(Page images and extracted text)

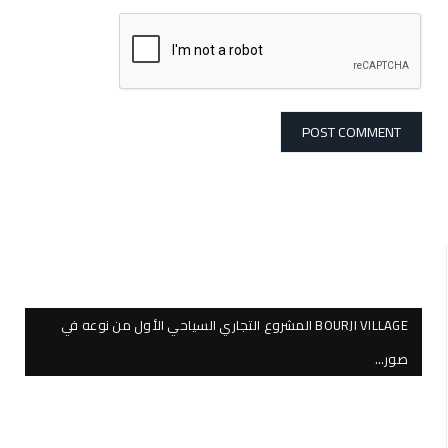
BOURJI VILLAGE المشروع التجاري السياحي الأول من نوعه في
صور…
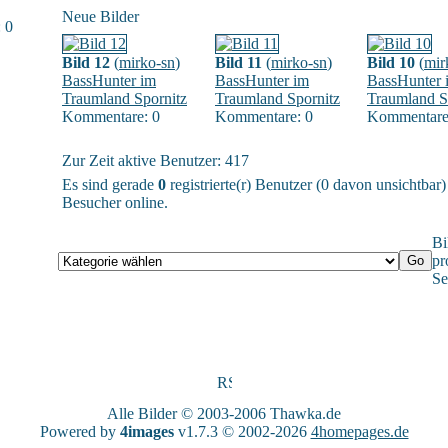
Neue Bilder
 0
Bild 12
(
mirko-sn
)
Bild 11
(
mirko-sn
)
Bild 10
(
mir
BassHunter im
BassHunter im
BassHunter 
Traumland Spornitz
Traumland Spornitz
Traumland S
Kommentare: 0
Kommentare: 0
Kommentare
Zur Zeit aktive Benutzer: 417
Es sind gerade
0
registrierte(r) Benutzer (0 davon unsichtbar
Besucher online.
Bi
pr
Se
Alle Bilder © 2003-2006
Thawka.de
Powered by
4images
v1.7.3 © 2002-2026
4homepages.de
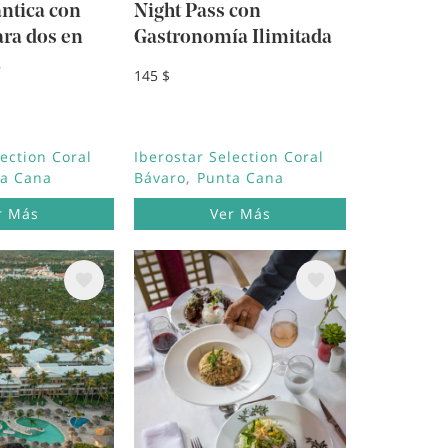
ntica con
Night Pass con
ara dos en
Gastronomía Ilimitada
a
145 $
lection Coral
Iberostar Selection Coral
a Cana
Bávaro
Punta Cana
r Más
Ver Más
Image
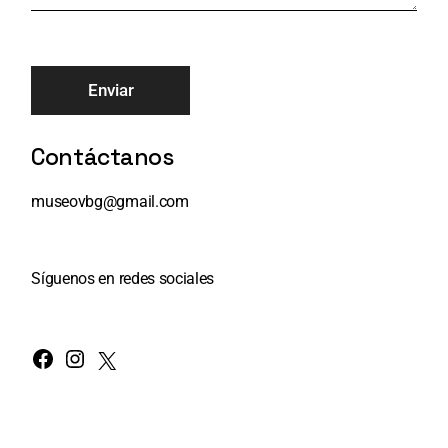
Enviar
Contáctanos
museovbg@gmail.com
Síguenos en redes sociales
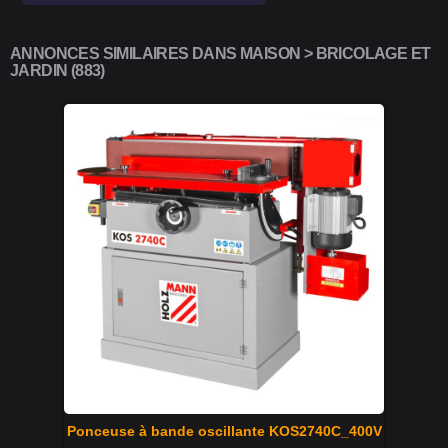
ANNONCES SIMILAIRES DANS MAISON > BRICOLAGE ET
JARDIN (883)
Ponceuse à bande oscillante KOS2740C_400V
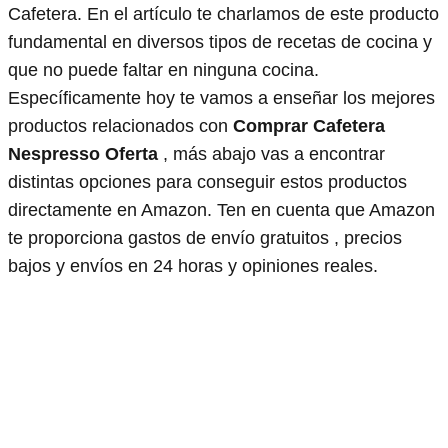
Cafetera. En el artículo te charlamos de este producto
fundamental en diversos tipos de recetas de cocina y
que no puede faltar en ninguna cocina.
Específicamente hoy te vamos a enseñar los mejores
productos relacionados con
Comprar Cafetera
Nespresso Oferta
, más abajo vas a encontrar
distintas opciones para conseguir estos productos
directamente en Amazon. Ten en cuenta que Amazon
te proporciona gastos de envío gratuitos , precios
bajos y envíos en 24 horas y opiniones reales.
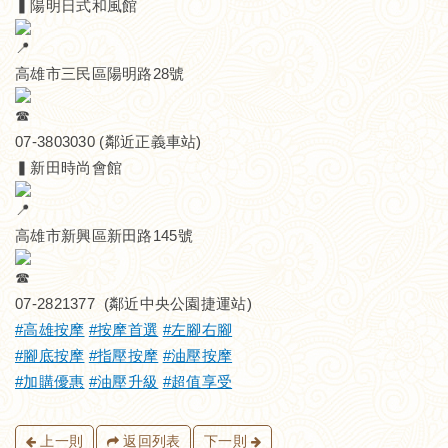
▍陽明日式和風館
高雄市三民區陽明路28號
07-3803030 (鄰近正義車站)
▍新田時尚會館
高雄市新興區新田路145號
07-2821377 ​ (鄰近中央公園捷運站)
#高雄按摩
#按摩首選
#左腳右腳
#腳底按摩
#指壓按摩
#油壓按摩
#加購優惠
#油壓升級
#超值享受
上一則
返回列表
下一則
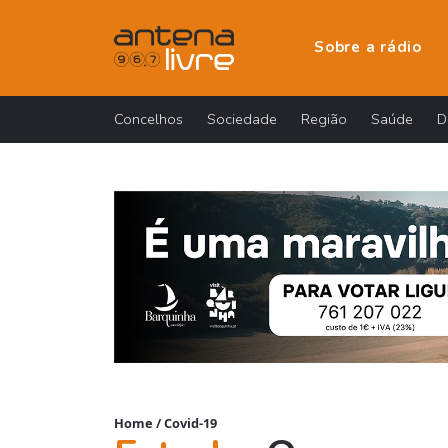
Sobre a rádio
Concelhos
Sociedade
Região
Saúde
D
Home
/
Covid-19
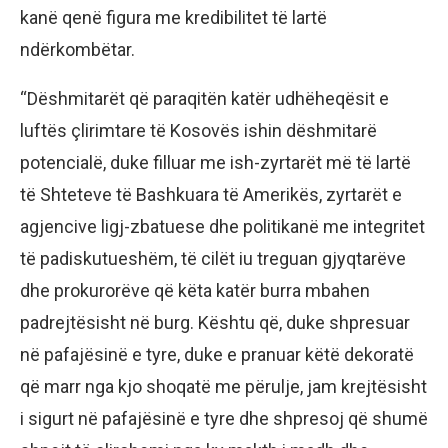
kanë qenë figura me kredibilitet të lartë
ndërkombëtar.
“Dëshmitarët që paraqitën katër udhëheqësit e
luftës çlirimtare të Kosovës ishin dëshmitarë
potencialë, duke filluar me ish-zyrtarët më të lartë
të Shteteve të Bashkuara të Amerikës, zyrtarët e
agjencive ligj-zbatuese dhe politikanë me integritet
të padiskutueshëm, të cilët iu treguan gjyqtarëve
dhe prokurorëve që këta katër burra mbahen
padrejtësisht në burg. Kështu që, duke shpresuar
në pafajësinë e tyre, duke e pranuar këtë dekoratë
që marr nga kjo shoqatë me përulje, jam krejtësisht
i sigurt në pafajësinë e tyre dhe shpresoj që shumë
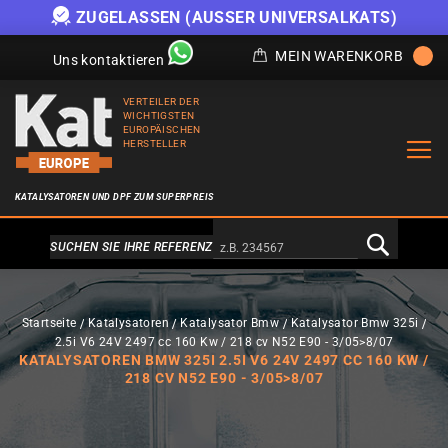
ZUGELASSEN (AUSSER UNIVERSALKATS)
MEIN WARENKORB
Uns kontaktieren
VERTEILER DER
WICHTIGSTEN
EUROPÄISCHEN
HERSTELLER
KATALYSATOREN UND DPF ZUM SUPERPREIS
Alternativa a Doofinder
SUCHEN SIE IHRE REFERENZ
Startseite
Katalysatoren
Katalysator Bmw
Katalysator Bmw 325i
2.5i V6 24V 2497 cc 160 Kw / 218 cv N52 E90 - 3/05>8/07
KATALYSATOREN BMW 325I 2.5I V6 24V 2497 CC 160 KW /
218 CV N52 E90 - 3/05>8/07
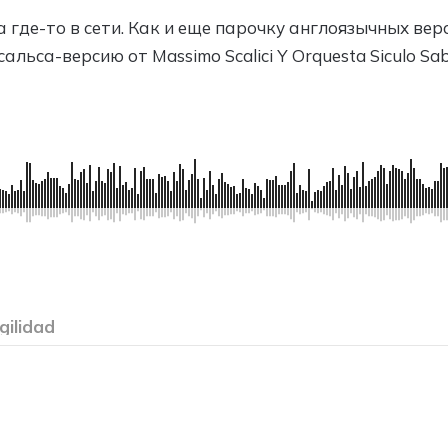
 где-то в сети. Как и еще парочку англоязычных вер
альса-версию от Massimo Scalici Y Orquesta Siculo Sa
gilidad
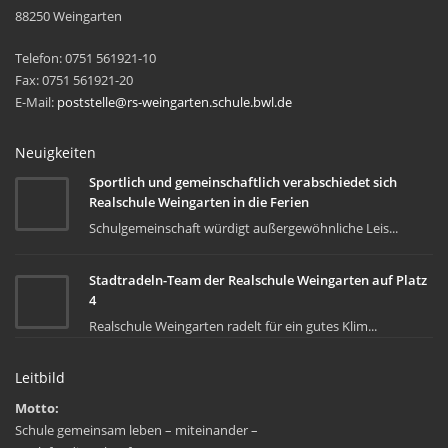
88250 Weingarten
Telefon: 0751 561921-10
Fax: 0751 561921-20
E-Mail:
poststelle@rs-weingarten.schule.bwl.de
Neuigkeiten
Sportlich und gemeinschaftlich verabschiedet sich
Realschule Weingarten in die Ferien
Schulgemeinschaft würdigt außergewöhnliche Leis...
Stadtradeln-Team der Realschule Weingarten auf Platz
4
Realschule Weingarten radelt für ein gutes Klim...
Leitbild
Motto:
Schule gemeinsam leben – miteinander –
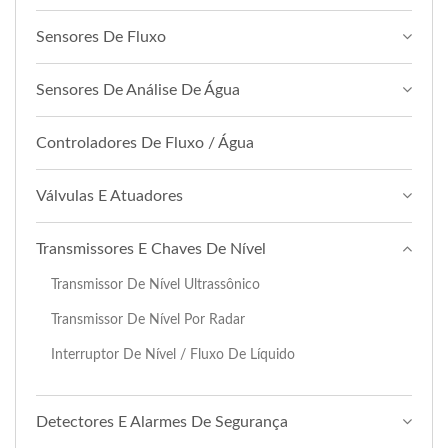
Sensores De Fluxo
Sensores De Análise De Água
Controladores De Fluxo / Água
Válvulas E Atuadores
Transmissores E Chaves De Nível
Transmissor De Nível Ultrassônico
Transmissor De Nível Por Radar
Interruptor De Nível / Fluxo De Líquido
Detectores E Alarmes De Segurança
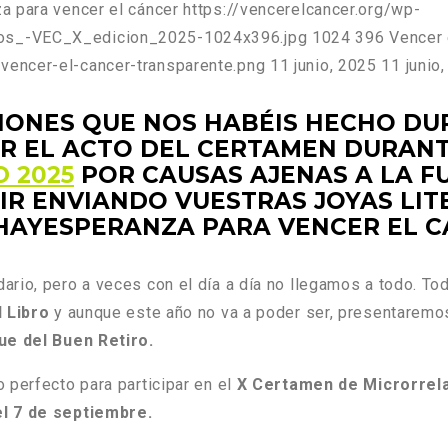
a para vencer el cáncer
https://vencerelcancer.org/wp-
tos_-VEC_X_edicion_2025-1024x396.jpg
1024
396
Vencer 
vencer-el-cancer-transparente.png
11 junio, 2025
11 junio
CIONES QUE NOS HABÉIS HECHO DU
ZAR EL ACTO DEL CERTAMEN DURAN
D 202
5
POR CAUSAS AJENAS A LA F
IR ENVIANDO VUESTRAS JOYAS LIT
HAYESPERANZA PARA VENCER EL C
rio, pero a veces con el día a día no llegamos a todo. To
l Libro
y aunque este año no va a poder ser, presentaremos 
ue del Buen Retiro.
 perfecto para participar en el
X Certamen de Microrrel
el 7 de septiembre.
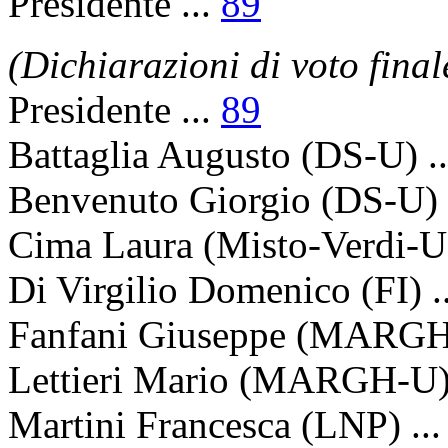
Presidente
...
89
(Dichiarazioni di voto final
Presidente
...
89
Battaglia Augusto
(DS-U) .
Benvenuto Giorgio
(DS-U) 
Cima Laura
(Misto-Verdi-U)
Di Virgilio Domenico
(FI) .
Fanfani Giuseppe
(MARGH-
Lettieri Mario
(MARGH-U) 
Martini Francesca
(LNP) ..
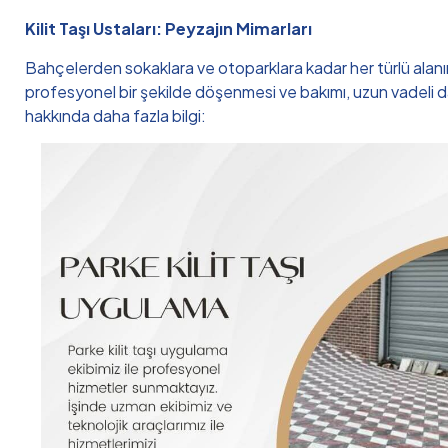
Kilit Taşı Ustaları: Peyzajın Mimarları
Bahçelerden sokaklara ve otoparklara kadar her türlü alanın 
profesyonel bir şekilde döşenmesi ve bakımı, uzun vadeli day
hakkında daha fazla bilgi:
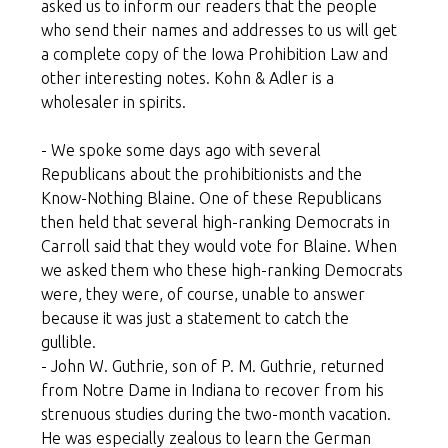
asked us to inform our readers that the people
who send their names and addresses to us will get
a complete copy of the Iowa Prohibition Law and
other interesting notes. Kohn & Adler is a
wholesaler in spirits.
- We spoke some days ago with several
Republicans about the prohibitionists and the
Know-Nothing Blaine. One of these Republicans
then held that several high-ranking Democrats in
Carroll said that they would vote for Blaine. When
we asked them who these high-ranking Democrats
were, they were, of course, unable to answer
because it was just a statement to catch the
gullible.
- John W. Guthrie, son of P. M. Guthrie, returned
from Notre Dame in Indiana to recover from his
strenuous studies during the two-month vacation.
He was especially zealous to learn the German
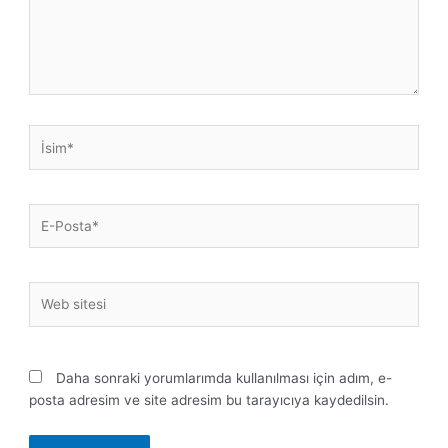
İsim*
E-
Posta*
Web
sitesi
Daha sonraki yorumlarımda kullanılması için adım, e-
posta adresim ve site adresim bu tarayıcıya kaydedilsin.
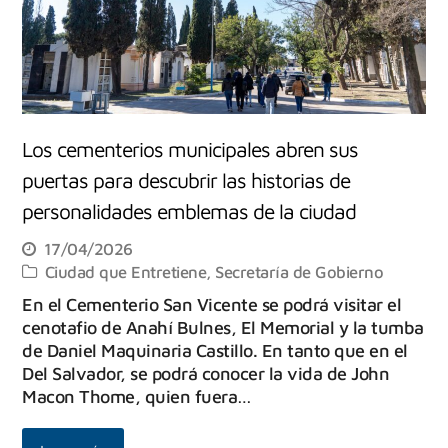
Los cementerios municipales abren sus
puertas para descubrir las historias de
personalidades emblemas de la ciudad
17/04/2026
Ciudad que Entretiene
,
Secretaría de Gobierno
En el Cementerio San Vicente se podrá visitar el
cenotafio de Anahí Bulnes, El Memorial y la tumba
de Daniel Maquinaria Castillo. En tanto que en el
Del Salvador, se podrá conocer la vida de John
Macon Thome, quien fuera…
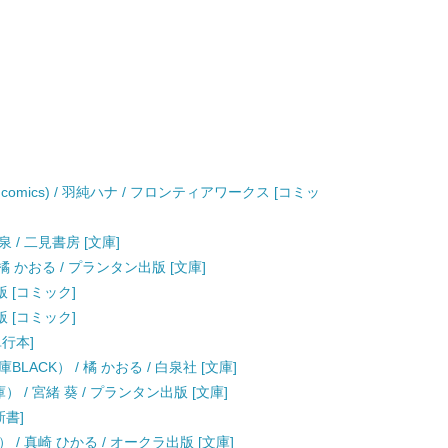
 comics) / 羽純ハナ / フロンティアワークス [コミッ
 / 二見書房 [文庫]
 かおる / プランタン出版 [文庫]
版 [コミック]
版 [コミック]
単行本]
ACK） / 橘 かおる / 白泉社 [文庫]
/ 宮緒 葵 / プランタン出版 [文庫]
新書]
/ 真崎 ひかる / オークラ出版 [文庫]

WORK ITEM
Using the data above, retype exactly the lines from the line with "Republicans about the prohibitionists and the" to the line with "Secretaría de Gobierno", inclusive. No pictures and nothing else.

RESPONSE
Republicans about the prohibitionists and the
Know-Nothing Blaine. One of these Republicans
then held that several high-ranking Democrats in
Carroll said that they would vote for Blaine. When
we asked them who these high-ranking Democrats
were, they were, of course, unable to answer
because it was just a statement to catch the
gullible.
- John W. Guthrie, son of P. M. Guthrie, returned
from Notre Dame in Indiana to recover from his
strenuous studies during the two-month vacation.
He was especially zealous to learn the German
İsim*
E-
Posta*
Web
sitesi
Daha sonraki yorumlarımda kullanılması için adım, e-
posta adresim ve site adresim bu tarayıcıya kaydedilsin.
Los cementerios municipales abren sus
puertas para descubrir las historias de
personalidades emblemas de la ciudad
17/04/2026
Ciudad que Entretiene
,
Secretaría de Gobierno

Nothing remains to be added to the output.